Sua morte surpreendeu a maioria dos cubanos. Marco Antonio Díaz, de 20 anos, contou que estava em uma festa Havana quando, de repente, pararam a música para dar a notícia. A celebração acabou abruptamente.

“Voltei para casa e acordei todo mundo: Fidel morreu. Minha mãe ficou pasma”, contou à AFP este trabalhador de uma lavadora de carros.

Desde que deixou o poder, Fidel se dedicou a escrever esporádicos artigos de jornal e a receber personalidades em sua casa de Havana.

Na quarta-feira da semana passada, circulou uma foto que poderia ser a sua última em vida. Nela, ele aparece com sua já habitual jaqueta esportiva branca, junto com o presidente do Vietnã, Tran Dai Quang.

Em seus últimos anos Fidel se concentrou nos temas do aquecimento global, do risco nuclear, da superpopulação mundial, da preservação da paz e dos Estados Unidos, seu eterno inimigo.

Fidel Castro chegou a ser o mais antigo governante em exercício no mundo e sob seu regime nasceu 70% dos mais de 11 milhões de cubanos.

Amores e ódios

No fim da vida, Fidel chegou ver o que parecia impossível: o fim da rivalidade com os Estados Unidos, seu principal adversário por meio século, fruto de uma histórica aproximação iniciada por Raúl e pelo presidente Barack Obama.

Os dois países restabeleceram laços diplomáticos no dia 20 de julho de 2015, encerrando o último capítulo da Guerra Fria na América.

Inimigo irredutível de Washington, Fidel ergueu um regime comunista a 150 km da costa dos Estados Unidos, que em vão tentou vencê-lo por meio de um embargo até hoje vigente e dezenas de atentados fracassados.

Em um de seus últimos textos, o dirigente cubano se referiu ao então candidato Donald Trump como um “desqualificado”. O hoje presidente eleito de Estados Unidos enviou mensagens ambíguos sobre o futuro da relação bilateral.

Símbolo para uns de soberania, dignidade, solidariedade e justiça social, o líder cubano também era para muitos a encarnação do mal, um ditador megalômano e cruel.


Aqueles que o amaram sempre viram nele o pai de uma nação que universalizou a saúde e a educação gratuitas, e promoveu o esporte e a cultura.

Miriam Leyva, uma opositora que pertenceu às Damas de Branco, acredita que a morte de Fidel abrirá oportunidades. “Já é hora que o povo cubano possa encontrar possibilidades de ter novos dirigentes em Cuba e seja capaz de participar na vida política, econômica e social de nosso país por vontade própria”, disse à AFP.

Simplesmente Fidel

Um dos últimos protagonistas da Guerra Fria, em um de seus momentos mais tenso -a crise desatada pela instalação dos foguetes soviéticos com ogivas nucleares e Cuba en 1962-, Fidel Castro liderou um movimento insurgente de alcance continental na América Latina.

Entretanto, a esquerda na América Latina conseguiu pela via eleitoral o que Fidel promoveu com armas.

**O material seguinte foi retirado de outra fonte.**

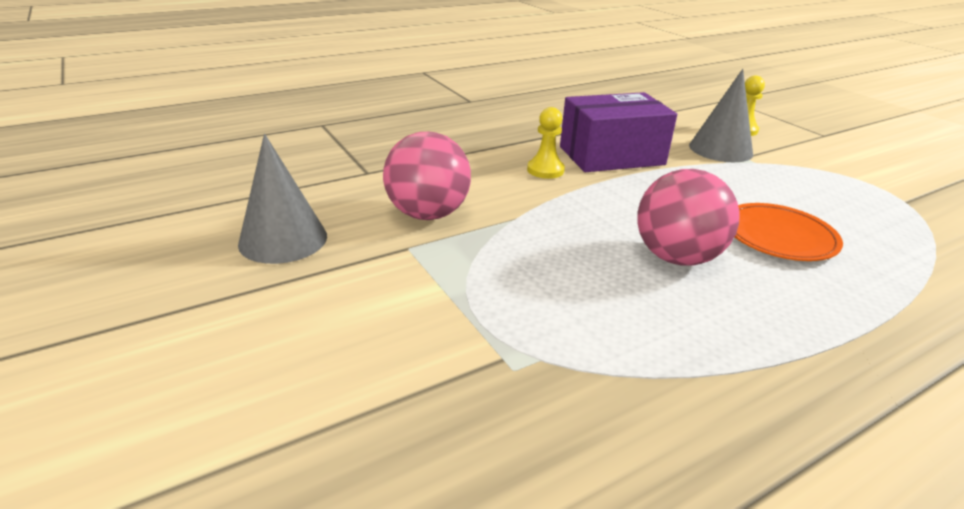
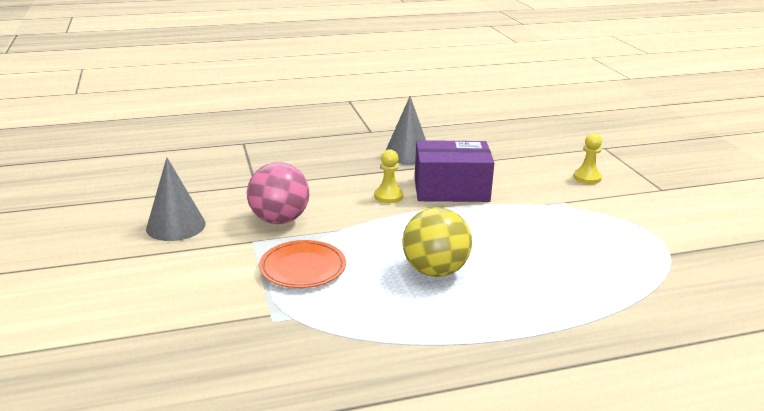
camera: 15 degrees right, 5 degrees down
pink ball [637,169,740,266] -> yellow ball [402,207,472,277]
grey cone [689,69,753,162] -> grey cone moved to [385,96,426,164]
orange plate [735,203,843,261] -> orange plate moved to [259,240,346,288]

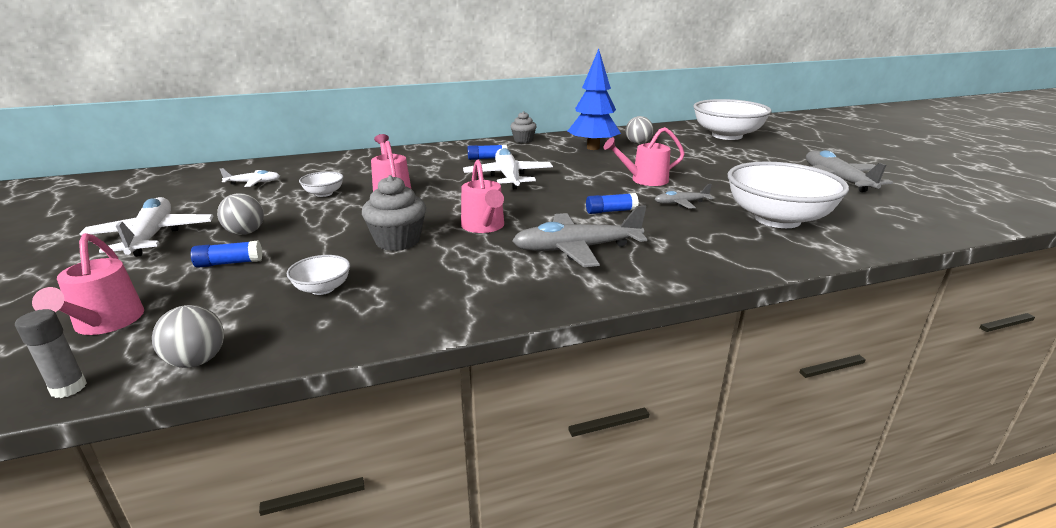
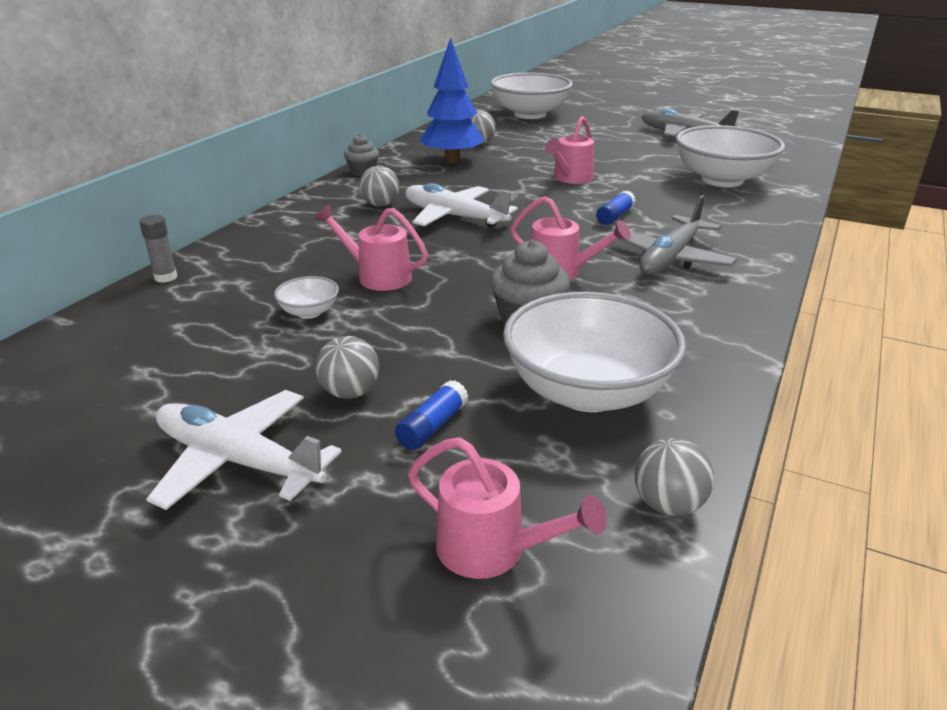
camera: 45 degrees left, 5 degrees up
grey glue stick [15,309,87,398] -> grey glue stick moved to [139,215,177,283]
white plane [220,168,280,187] -> none
white bowl [287,255,350,295] -> white bowl [503,292,686,412], size x2.33
blue glue stick [467,144,507,160] -> grey ball [359,166,400,207]
grey plane [655,184,713,209] -> none

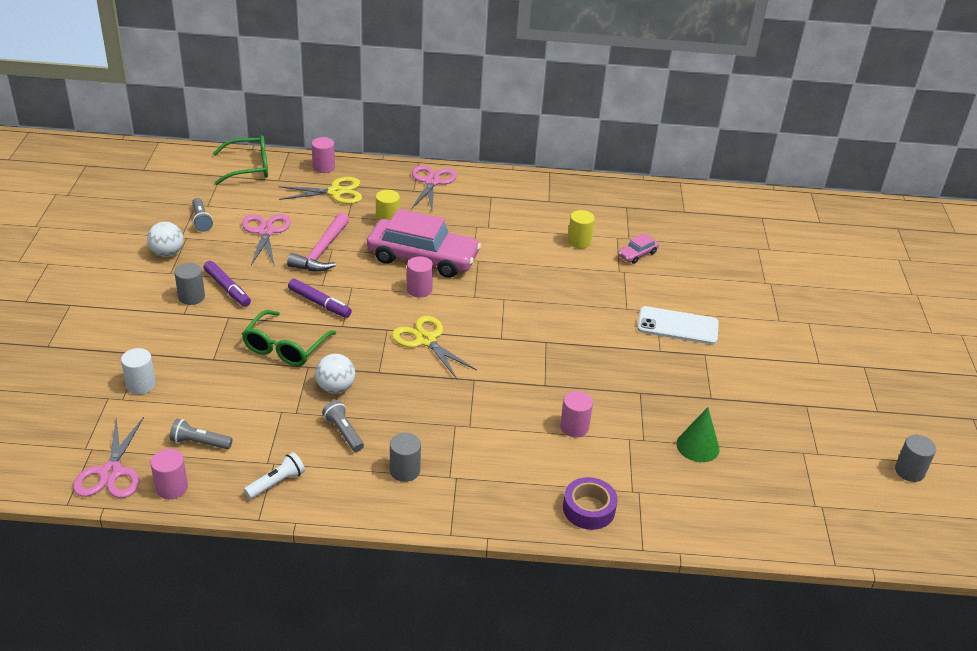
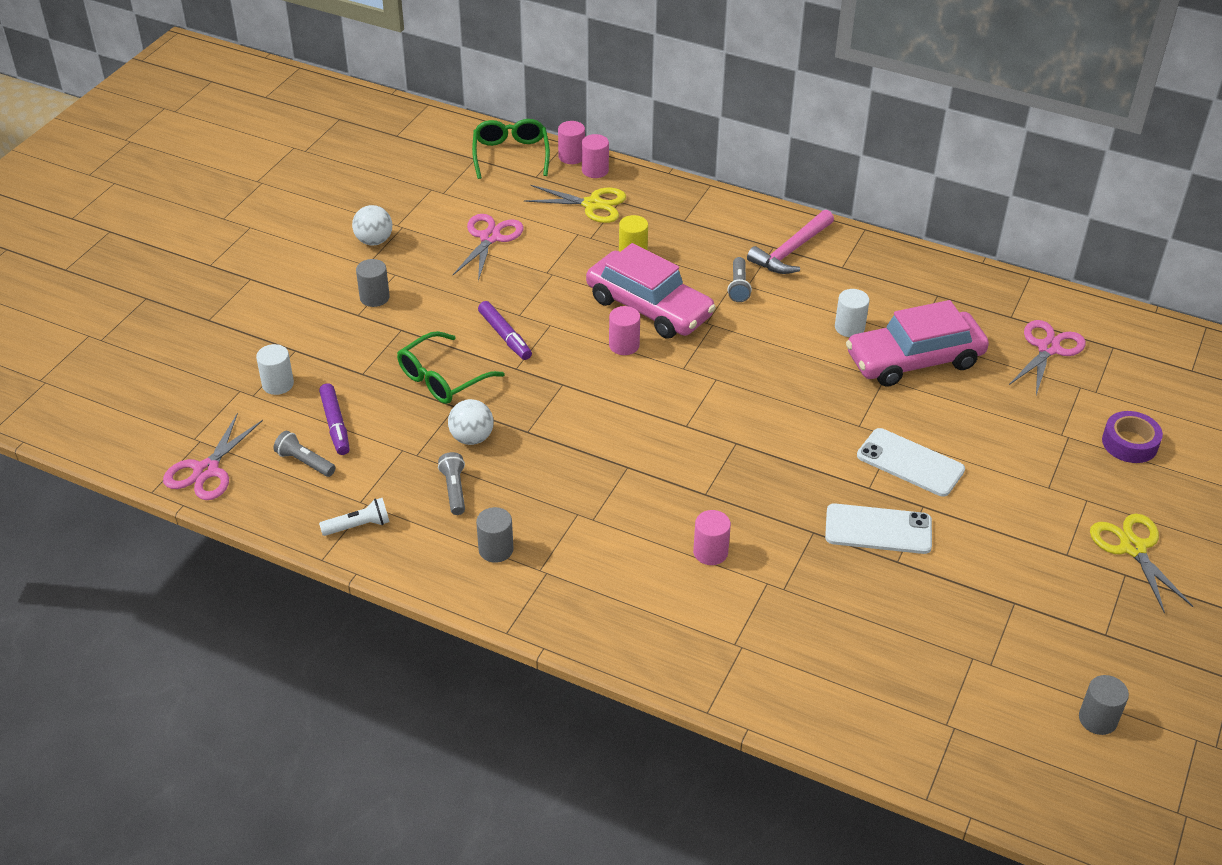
camera: 25 degrees right, 5 degrees up
pink cylinder [150,449,188,499] -> pink cylinder moved to [558,121,585,164]
grey flashlight [192,198,213,232] -> grey flashlight moved to [728,257,752,302]
purple marker [204,261,251,307] -> purple marker moved to [319,383,350,455]
green glasses [213,135,268,185] -> green glasses turned 105 degrees counterclockwise [472,119,550,179]
pink hammer [287,213,349,272] -> pink hammer moved to [747,210,834,274]
yellow scissors [392,316,477,379] -> yellow scissors moved to [1090,514,1193,613]
pink scissors [411,165,457,210] -> pink scissors moved to [1009,320,1086,395]
purple tape [563,477,617,530] -> purple tape moved to [1102,411,1163,463]
yellow cylinder [568,210,595,249] -> white cylinder [835,289,869,337]
pink car [618,233,659,264] -> pink car [846,300,989,387], size x2.39
green cone [676,407,720,462] -> none
none -> white phone [825,503,932,554]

O líder cubano conseguiu ver o resplendor e a deteriorações de governos com ideologias afins à cubana.

A Venezuela do falecido Hugo Chávez ajudou a Revolução Cubana após a queda da potência soviética. Fidel se transformou no guia do então presidente, que antes de morrer em 2013, delegou o poder a Nicolás Maduro, outro fiel aliado de Cuba.

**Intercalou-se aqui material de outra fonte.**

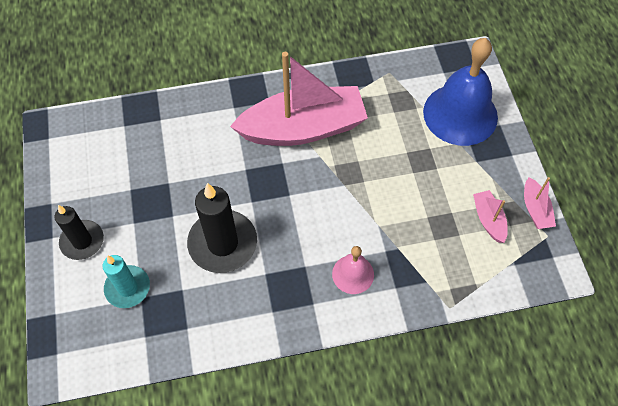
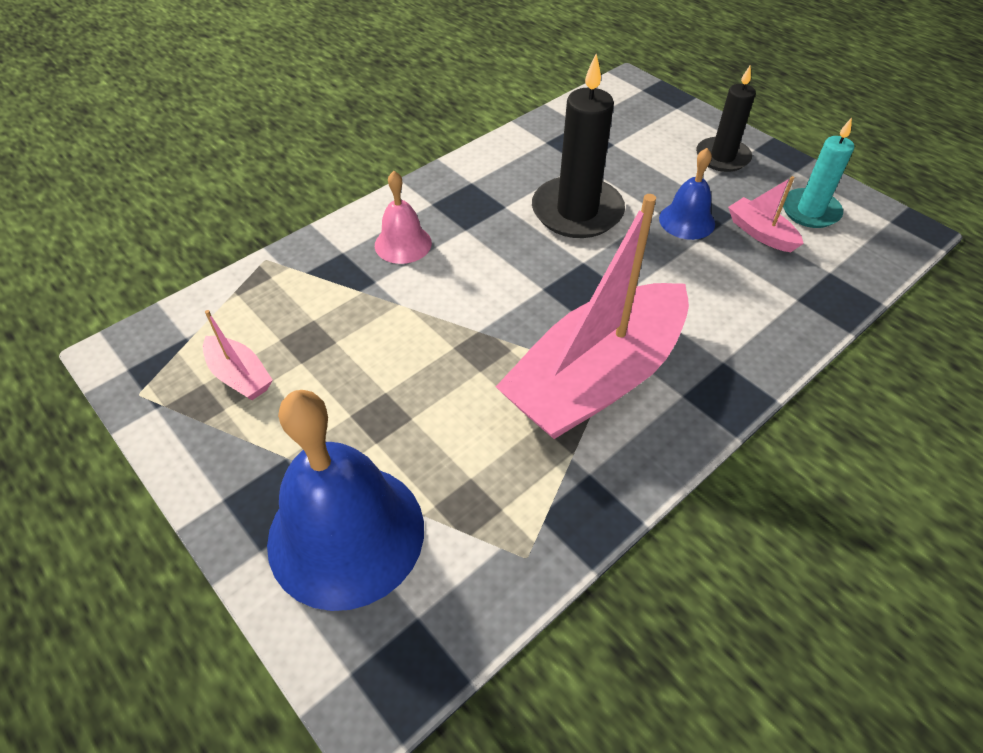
camera: 150 degrees right, 10 degrees down
turquoise candle [103,255,150,308] -> turquoise candle moved to [783,118,854,228]
pink boat [524,177,556,229] -> pink boat moved to [728,176,804,252]
none -> blue bell [659,148,715,240]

Nascido em 13 de agosto de 1926 na aldeia de Birán (oriente), filho de um imigrante galego e de uma cubana humilde, chegou ao poder no dia 1º de janeiro de 1959 ao derrotar a ditadura de Fulgencio Batista.

Em seu governo, mais de um milhão e meio de cubanos abandonaram a ilha por razões políticas e econômicas, e se radicaram principalmente em Miami (Estados Unidos), de onde os mais ferozes anticastristas organizaram ou apoiaram conspirações e planos de assassinato contra ele, muitas vezes em cumplicidade com a CIA.

Em abril, na abertura do Congresso do Partido Comunista Cubano, pronunciou um discurso com ares de despedida. “Logo serei como todos os outros. A todos nós chega a nossa hora”.

Tendo enfrentado 11 presidentes americanos, ao longo de 40 anos (1958-2000) Fidel escapou 634 complôs assassinos, segundo escreveu Fabián Escalante, ex-chefe de inteligência cubano, no Cubadebate.